§ **TO DO**
Restate the records exactly. Include all of them.

(Collected data)

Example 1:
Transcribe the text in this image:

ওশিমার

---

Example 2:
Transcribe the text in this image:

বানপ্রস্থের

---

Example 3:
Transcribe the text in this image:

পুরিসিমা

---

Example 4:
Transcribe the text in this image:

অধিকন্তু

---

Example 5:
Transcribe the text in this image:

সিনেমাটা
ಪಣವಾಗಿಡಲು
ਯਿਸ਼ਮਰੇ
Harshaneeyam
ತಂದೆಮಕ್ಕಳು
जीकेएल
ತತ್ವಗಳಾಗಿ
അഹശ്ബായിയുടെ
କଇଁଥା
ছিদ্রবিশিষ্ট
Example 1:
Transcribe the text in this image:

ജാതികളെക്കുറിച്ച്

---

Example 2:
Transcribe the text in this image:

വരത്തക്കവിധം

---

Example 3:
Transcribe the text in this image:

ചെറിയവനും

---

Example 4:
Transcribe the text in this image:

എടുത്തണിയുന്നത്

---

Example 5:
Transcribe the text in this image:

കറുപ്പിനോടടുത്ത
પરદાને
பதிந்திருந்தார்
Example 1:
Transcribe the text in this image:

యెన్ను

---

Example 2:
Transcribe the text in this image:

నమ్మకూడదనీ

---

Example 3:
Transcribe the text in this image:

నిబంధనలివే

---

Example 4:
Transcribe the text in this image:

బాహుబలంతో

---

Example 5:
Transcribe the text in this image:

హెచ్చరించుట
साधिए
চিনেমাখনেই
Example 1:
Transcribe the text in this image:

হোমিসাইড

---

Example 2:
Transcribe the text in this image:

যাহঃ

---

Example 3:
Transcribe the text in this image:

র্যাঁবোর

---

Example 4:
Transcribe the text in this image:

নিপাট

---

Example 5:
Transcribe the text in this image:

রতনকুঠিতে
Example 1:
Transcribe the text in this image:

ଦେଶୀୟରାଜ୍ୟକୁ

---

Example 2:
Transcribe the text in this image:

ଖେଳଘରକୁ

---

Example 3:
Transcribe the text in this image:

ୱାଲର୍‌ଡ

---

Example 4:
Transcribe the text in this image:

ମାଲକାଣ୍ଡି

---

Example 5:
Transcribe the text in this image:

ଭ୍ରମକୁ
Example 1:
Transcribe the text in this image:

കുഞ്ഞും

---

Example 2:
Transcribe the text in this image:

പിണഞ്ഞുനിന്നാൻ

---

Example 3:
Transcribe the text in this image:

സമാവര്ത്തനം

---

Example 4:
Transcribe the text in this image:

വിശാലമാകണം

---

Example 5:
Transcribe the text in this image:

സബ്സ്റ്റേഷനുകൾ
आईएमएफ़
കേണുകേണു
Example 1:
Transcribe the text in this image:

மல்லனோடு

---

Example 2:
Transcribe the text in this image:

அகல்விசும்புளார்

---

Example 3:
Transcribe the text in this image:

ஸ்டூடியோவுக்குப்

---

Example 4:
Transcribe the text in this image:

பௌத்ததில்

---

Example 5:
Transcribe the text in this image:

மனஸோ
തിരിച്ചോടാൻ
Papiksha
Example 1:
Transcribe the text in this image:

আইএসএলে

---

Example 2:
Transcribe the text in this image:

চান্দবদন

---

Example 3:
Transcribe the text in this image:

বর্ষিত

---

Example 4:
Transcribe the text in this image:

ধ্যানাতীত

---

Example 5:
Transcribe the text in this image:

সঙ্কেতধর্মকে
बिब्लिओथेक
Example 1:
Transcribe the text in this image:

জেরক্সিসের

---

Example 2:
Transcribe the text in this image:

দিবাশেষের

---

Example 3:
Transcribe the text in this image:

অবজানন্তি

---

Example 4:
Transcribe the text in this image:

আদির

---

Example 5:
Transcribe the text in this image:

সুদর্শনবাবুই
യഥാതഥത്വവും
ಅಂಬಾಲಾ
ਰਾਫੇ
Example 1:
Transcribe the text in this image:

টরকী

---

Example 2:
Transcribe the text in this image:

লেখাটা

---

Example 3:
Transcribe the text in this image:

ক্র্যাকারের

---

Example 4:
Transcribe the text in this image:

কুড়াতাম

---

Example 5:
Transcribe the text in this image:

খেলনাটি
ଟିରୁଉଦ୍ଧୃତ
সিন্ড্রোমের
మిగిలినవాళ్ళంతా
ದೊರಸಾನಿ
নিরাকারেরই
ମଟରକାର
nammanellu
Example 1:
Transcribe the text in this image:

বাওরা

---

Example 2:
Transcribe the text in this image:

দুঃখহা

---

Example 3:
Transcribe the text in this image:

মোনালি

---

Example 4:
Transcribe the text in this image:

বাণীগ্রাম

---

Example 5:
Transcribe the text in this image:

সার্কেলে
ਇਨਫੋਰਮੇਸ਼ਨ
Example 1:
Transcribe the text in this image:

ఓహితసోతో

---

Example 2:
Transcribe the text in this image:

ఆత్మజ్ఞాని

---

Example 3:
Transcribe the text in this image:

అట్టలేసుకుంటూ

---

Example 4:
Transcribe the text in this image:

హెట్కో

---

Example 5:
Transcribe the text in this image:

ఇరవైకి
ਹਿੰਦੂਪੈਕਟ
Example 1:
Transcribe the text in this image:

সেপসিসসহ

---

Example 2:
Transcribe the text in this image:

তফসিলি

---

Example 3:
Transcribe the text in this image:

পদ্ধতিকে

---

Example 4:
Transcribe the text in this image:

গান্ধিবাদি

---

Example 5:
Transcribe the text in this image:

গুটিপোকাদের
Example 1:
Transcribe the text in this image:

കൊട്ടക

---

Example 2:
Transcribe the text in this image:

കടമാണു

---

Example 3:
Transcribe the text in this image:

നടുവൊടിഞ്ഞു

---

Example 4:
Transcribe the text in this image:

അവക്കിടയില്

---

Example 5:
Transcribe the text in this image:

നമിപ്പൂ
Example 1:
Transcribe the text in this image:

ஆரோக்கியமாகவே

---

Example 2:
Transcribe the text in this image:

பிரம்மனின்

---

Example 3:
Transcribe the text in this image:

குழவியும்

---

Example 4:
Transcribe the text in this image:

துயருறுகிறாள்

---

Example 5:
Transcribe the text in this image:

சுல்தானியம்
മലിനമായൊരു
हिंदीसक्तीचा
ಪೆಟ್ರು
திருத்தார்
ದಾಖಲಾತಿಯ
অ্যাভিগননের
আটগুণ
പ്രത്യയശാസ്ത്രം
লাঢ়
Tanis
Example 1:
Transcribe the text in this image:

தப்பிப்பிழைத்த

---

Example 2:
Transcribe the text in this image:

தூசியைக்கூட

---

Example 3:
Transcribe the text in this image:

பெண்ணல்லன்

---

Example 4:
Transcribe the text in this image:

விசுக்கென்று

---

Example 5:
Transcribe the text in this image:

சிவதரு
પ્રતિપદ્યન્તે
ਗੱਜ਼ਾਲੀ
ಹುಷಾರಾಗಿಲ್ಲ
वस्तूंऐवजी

§ **ANSWER SECTION**
Example 1:
Transcribe the text in this image:

ওশিমার

---

Example 2:
Transcribe the text in this image:

বানপ্রস্থের

---

Example 3:
Transcribe the text in this image:

পুরিসিমা

---

Example 4:
Transcribe the text in this image:

অধিকন্তু

---

Example 5:
Transcribe the text in this image:

সিনেমাটা
ಪಣವಾಗಿಡಲು
ਯਿਸ਼ਮਰੇ
Harshaneeyam
ತಂದೆಮಕ್ಕಳು
जीकेएल
ತತ್ವಗಳಾಗಿ
അഹശ്ബായിയുടെ
କଇଁଥା
ছিদ্রবিশিষ্ট
Example 1:
Transcribe the text in this image:

ജാതികളെക്കുറിച്ച്

---

Example 2:
Transcribe the text in this image:

വരത്തക്കവിധം

---

Example 3:
Transcribe the text in this image:

ചെറിയവനും

---

Example 4:
Transcribe the text in this image:

എടുത്തണിയുന്നത്

---

Example 5:
Transcribe the text in this image:

കറുപ്പിനോടടുത്ത
પરદાને
பதிந்திருந்தார்
Example 1:
Transcribe the text in this image:

యెన్ను

---

Example 2:
Transcribe the text in this image:

నమ్మకూడదనీ

---

Example 3:
Transcribe the text in this image:

నిబంధనలివే

---

Example 4:
Transcribe the text in this image:

బాహుబలంతో

---

Example 5:
Transcribe the text in this image:

హెచ్చరించుట
साधिए
চিনেমাখনেই
Example 1:
Transcribe the text in this image:

হোমিসাইড

---

Example 2:
Transcribe the text in this image:

যাহঃ

---

Example 3:
Transcribe the text in this image:

র্যাঁবোর

---

Example 4:
Transcribe the text in this image:

নিপাট

---

Example 5:
Transcribe the text in this image:

রতনকুঠিতে
Example 1:
Transcribe the text in this image:

ଦେଶୀୟରାଜ୍ୟକୁ

---

Example 2:
Transcribe the text in this image:

ଖେଳଘରକୁ

---

Example 3:
Transcribe the text in this image:

ୱାଲର୍‌ଡ

---

Example 4:
Transcribe the text in this image:

ମାଲକାଣ୍ଡି

---

Example 5:
Transcribe the text in this image:

ଭ୍ରମକୁ
Example 1:
Transcribe the text in this image:

കുഞ്ഞും

---

Example 2:
Transcribe the text in this image:

പിണഞ്ഞുനിന്നാൻ

---

Example 3:
Transcribe the text in this image:

സമാവര്ത്തനം

---

Example 4:
Transcribe the text in this image:

വിശാലമാകണം

---

Example 5:
Transcribe the text in this image:

സബ്സ്റ്റേഷനുകൾ
आईएमएफ़
കേണുകേണു
Example 1:
Transcribe the text in this image:

மல்லனோடு

---

Example 2:
Transcribe the text in this image:

அகல்விசும்புளார்

---

Example 3:
Transcribe the text in this image:

ஸ்டூடியோவுக்குப்

---

Example 4:
Transcribe the text in this image:

பௌத்ததில்

---

Example 5:
Transcribe the text in this image:

மனஸோ
തിരിച്ചോടാൻ
Papiksha
Example 1:
Transcribe the text in this image:

আইএসএলে

---

Example 2:
Transcribe the text in this image:

চান্দবদন

---

Example 3:
Transcribe the text in this image:

বর্ষিত

---

Example 4:
Transcribe the text in this image:

ধ্যানাতীত

---

Example 5:
Transcribe the text in this image:

সঙ্কেতধর্মকে
बिब्लिओथेक
Example 1:
Transcribe the text in this image:

জেরক্সিসের

---

Example 2:
Transcribe the text in this image:

দিবাশেষের

---

Example 3:
Transcribe the text in this image:

অবজানন্তি

---

Example 4:
Transcribe the text in this image:

আদির

---

Example 5:
Transcribe the text in this image:

সুদর্শনবাবুই
യഥാതഥത്വവും
ಅಂಬಾಲಾ
ਰਾਫੇ
Example 1:
Transcribe the text in this image:

টরকী

---

Example 2:
Transcribe the text in this image:

লেখাটা

---

Example 3:
Transcribe the text in this image:

ক্র্যাকারের

---

Example 4:
Transcribe the text in this image:

কুড়াতাম

---

Example 5:
Transcribe the text in this image:

খেলনাটি
ଟିରୁଉଦ୍ଧୃତ
সিন্ড্রোমের
మిగిలినవాళ్ళంతా
ದೊರಸಾನಿ
নিরাকারেরই
ମଟରକାର
nammanellu
Example 1:
Transcribe the text in this image:

বাওরা

---

Example 2:
Transcribe the text in this image:

দুঃখহা

---

Example 3:
Transcribe the text in this image:

মোনালি

---

Example 4:
Transcribe the text in this image:

বাণীগ্রাম

---

Example 5:
Transcribe the text in this image:

সার্কেলে
ਇਨਫੋਰਮੇਸ਼ਨ
Example 1:
Transcribe the text in this image:

ఓహితసోతో

---

Example 2:
Transcribe the text in this image:

ఆత్మజ్ఞాని

---

Example 3:
Transcribe the text in this image:

అట్టలేసుకుంటూ

---

Example 4:
Transcribe the text in this image:

హెట్కో

---

Example 5:
Transcribe the text in this image:

ఇరవైకి
ਹਿੰਦੂਪੈਕਟ
Example 1:
Transcribe the text in this image:

সেপসিসসহ

---

Example 2:
Transcribe the text in this image:

তফসিলি

---

Example 3:
Transcribe the text in this image:

পদ্ধতিকে

---

Example 4:
Transcribe the text in this image:

গান্ধিবাদি

---

Example 5:
Transcribe the text in this image:

গুটিপোকাদের
Example 1:
Transcribe the text in this image:

കൊട്ടക

---

Example 2:
Transcribe the text in this image:

കടമാണു

---

Example 3:
Transcribe the text in this image:

നടുവൊടിഞ്ഞു

---

Example 4:
Transcribe the text in this image:

അവക്കിടയില്

---

Example 5:
Transcribe the text in this image:

നമിപ്പൂ
Example 1:
Transcribe the text in this image:

ஆரோக்கியமாகவே

---

Example 2:
Transcribe the text in this image:

பிரம்மனின்

---

Example 3:
Transcribe the text in this image:

குழவியும்

---

Example 4:
Transcribe the text in this image:

துயருறுகிறாள்

---

Example 5:
Transcribe the text in this image:

சுல்தானியம்
മലിനമായൊരു
हिंदीसक्तीचा
ಪೆಟ್ರು
திருத்தார்
ದಾಖಲಾತಿಯ
অ্যাভিগননের
আটগুণ
പ്രത്യയശാസ്ത്രം
লাঢ়
Tanis
Example 1:
Transcribe the text in this image:

தப்பிப்பிழைத்த

---

Example 2:
Transcribe the text in this image:

தூசியைக்கூட

---

Example 3:
Transcribe the text in this image:

பெண்ணல்லன்

---

Example 4:
Transcribe the text in this image:

விசுக்கென்று

---

Example 5:
Transcribe the text in this image:

சிவதரு
પ્રતિપદ્યન્તે
ਗੱਜ਼ਾਲੀ
ಹುಷಾರಾಗಿಲ್ಲ
वस्तूंऐवजी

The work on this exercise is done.